O crescimento da receita total está ligado, em especial, a uma projeção de aumento da arrecadação do ICMS, que é a principal fonte da receita tributária do Estado. O projeto estima um crescimento de 6,8% da arrecadação do imposto em relação à LOA de 2016: a previsão é de que o valor passe de R$ 40,4 bilhões para R$ 43,1 bilhões. Somando-se todas receitas tributárias, como ICMS, IPVA e taxas, atinge-se 62,3% da receita total do Estado.
Despesas
Já com relação às despesas, o projeto as estima em R$ 97,2 bilhões (a LOA de 2016 fixou a despesa em R$ 92 bilhões), sendo a maior parte referente às despesas com pessoal e encargos sociais (R$ 48,8 bilhões). A projeção é de que elas tenham um crescimento de 7,4%, considerando-se o crescimento vegetativo da folha de pessoal e os impactos decorrentes da Lei nº 22.062, de 2016, que reajustou os valores de vencimentos, abonos e gratificações das carreiras da educação básica.
Resultado primário
No que diz respeito ao resultado primário, que mede o comportamento fiscal do governo, o projeto trouxe uma previsão de déficit de R$ 2,88 bilhões, o que representa uma melhoria de R$ 2 bilhões frente a previsão do resultado primário para o ano 2016. O resultado primário é calculado através do confronto entre as receitas primárias e as despesas primárias. As primeiras excluem as receitas financeiras, como as operações de crédito e os rendimentos de aplicações, e as últimas não consideram as despesas financeiras como juros e amortizações da dívida.
Metas
Na mensagem que encaminhou o projeto à Assembleia, o governador Fernando Pimentel destaca que o PL reafirma o compromisso com a responsabilidade fiscal, demonstrando o empenho da administração estadual com metas realistas frente ao cenário econômico-fiscal desafiador nos próximos anos. De acordo com ele, os parâmetros estabelecidos sinalizam a busca do reequilíbrio das contas públicas, fundamental para impulsionar o desenvolvimento de Minas Gerais.

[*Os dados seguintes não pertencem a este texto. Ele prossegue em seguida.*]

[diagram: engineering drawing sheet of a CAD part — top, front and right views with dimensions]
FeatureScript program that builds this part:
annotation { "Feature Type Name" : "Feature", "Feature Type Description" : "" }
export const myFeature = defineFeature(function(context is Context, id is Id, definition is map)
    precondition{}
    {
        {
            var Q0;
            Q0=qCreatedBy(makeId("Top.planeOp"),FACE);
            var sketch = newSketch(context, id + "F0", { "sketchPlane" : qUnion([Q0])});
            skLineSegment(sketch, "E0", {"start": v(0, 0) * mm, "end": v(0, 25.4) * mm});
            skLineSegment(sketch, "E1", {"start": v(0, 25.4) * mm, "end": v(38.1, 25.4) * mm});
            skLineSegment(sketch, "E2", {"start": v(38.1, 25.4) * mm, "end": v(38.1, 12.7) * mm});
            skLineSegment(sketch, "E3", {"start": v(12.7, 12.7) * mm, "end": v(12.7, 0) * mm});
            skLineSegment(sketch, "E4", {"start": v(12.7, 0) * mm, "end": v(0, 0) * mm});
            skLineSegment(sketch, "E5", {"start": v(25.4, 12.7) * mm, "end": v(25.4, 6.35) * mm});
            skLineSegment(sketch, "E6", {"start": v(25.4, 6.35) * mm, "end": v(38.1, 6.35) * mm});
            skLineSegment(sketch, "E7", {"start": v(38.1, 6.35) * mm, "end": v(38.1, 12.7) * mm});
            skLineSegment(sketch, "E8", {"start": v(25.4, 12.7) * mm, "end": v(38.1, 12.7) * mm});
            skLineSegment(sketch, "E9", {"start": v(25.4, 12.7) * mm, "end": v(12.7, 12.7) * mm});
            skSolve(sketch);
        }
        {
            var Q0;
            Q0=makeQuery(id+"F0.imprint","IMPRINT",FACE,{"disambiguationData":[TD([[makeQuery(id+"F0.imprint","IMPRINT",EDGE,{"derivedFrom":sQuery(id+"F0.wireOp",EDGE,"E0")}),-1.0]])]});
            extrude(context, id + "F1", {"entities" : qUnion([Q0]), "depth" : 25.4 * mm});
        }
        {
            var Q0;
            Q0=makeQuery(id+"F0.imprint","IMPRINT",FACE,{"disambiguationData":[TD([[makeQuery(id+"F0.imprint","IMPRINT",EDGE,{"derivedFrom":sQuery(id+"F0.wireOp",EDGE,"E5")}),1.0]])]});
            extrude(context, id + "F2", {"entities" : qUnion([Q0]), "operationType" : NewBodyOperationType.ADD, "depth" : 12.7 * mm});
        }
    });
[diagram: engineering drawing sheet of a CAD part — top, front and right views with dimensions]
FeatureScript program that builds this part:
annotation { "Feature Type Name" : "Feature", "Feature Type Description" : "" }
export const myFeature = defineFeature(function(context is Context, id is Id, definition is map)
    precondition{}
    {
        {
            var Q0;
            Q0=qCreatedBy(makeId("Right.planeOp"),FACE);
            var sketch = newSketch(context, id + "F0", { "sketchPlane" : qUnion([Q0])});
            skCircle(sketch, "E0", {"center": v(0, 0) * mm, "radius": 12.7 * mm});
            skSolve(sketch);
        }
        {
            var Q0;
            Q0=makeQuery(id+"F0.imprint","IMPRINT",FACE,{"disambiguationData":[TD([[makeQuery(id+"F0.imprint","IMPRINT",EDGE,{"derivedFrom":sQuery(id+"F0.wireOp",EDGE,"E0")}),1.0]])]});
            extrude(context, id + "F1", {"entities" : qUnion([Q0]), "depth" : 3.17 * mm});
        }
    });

Ainda de acordo com a justificativa, o projeto foi elaborado em regime de colaboração entre os Poderes Legislativo, Executivo e Judiciário, o Tribunal de Contas, o Ministério Público e a Defensoria Pública. E obedece aos preceitos da Lei de Responsabilidade Fiscal (Lei Complementar Federal 101, de 2000), além de contemplar as linhas estratégicas e diretrizes do Plano Plurianual de Ação Governamental (PPAG) 2016-2019, exercício de 2017.